What accomplishes “nothing” in terms of global GHG reductions is shipping fossil fuels to other countries to burn. This immoral strategy is reminiscent of the tobacco industry off-loading cigarettes to foreign markets when industry leaders feared that citizens in this country, once informed of the health dangers of smoking, would buy fewer cigarettes. According, to McKibben again) if the build-out of LNG facilities continues as planned, “U.S. LNG exports will eventually account for more greenhouse gas emissions than every car and home and factory in Europe.”  While that is unlikely to happen because Europe is not about to put up with it, is that really a goal we want our country to pursue?   How can stopping us from advocating for a dystopian future not be viewed as a significant accomplishment?

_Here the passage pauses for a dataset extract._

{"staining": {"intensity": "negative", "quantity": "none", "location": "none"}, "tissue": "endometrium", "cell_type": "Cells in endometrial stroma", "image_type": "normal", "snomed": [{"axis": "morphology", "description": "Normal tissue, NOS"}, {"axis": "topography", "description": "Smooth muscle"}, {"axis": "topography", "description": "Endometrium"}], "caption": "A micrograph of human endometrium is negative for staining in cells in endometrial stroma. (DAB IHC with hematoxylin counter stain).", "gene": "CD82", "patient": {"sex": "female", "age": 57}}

There are many reasons to be hopeful about our planet’s future and none of them have to do with LNG.  Consider this fact: Western Europe (a focal point of the editorial’s concern) has made phenomenal strides in preparing for a clean energy future built on wind and solar power, coupled with the widespread installation of heat pumps. The coldest countries in Europe, in fact, currently have the highest level of heat pump penetration in the world measured by percentage of households with heat pumps.  As of May 2022: 60% in Norway; 43% in Sweden; 41% in Finland.  (FYI: the US is around 16%)

Such advances in Western Europe, driven by clear, sensible and supportive governmental policies, are the critical steps that are moving that continent away not just from oil and coal, but also from natural gas and LNG.  That should be our energy goal as well. And, in fact it is in many states, our own for sure, and increasingly at a national level under Biden’s able leadership.  

Meanwhile, and separately, we should keep a close eye on sociopathic dictators like Putin, or aspiring sociopathic dictators elsewhere,  and work to prevent them from accomplishing their goals.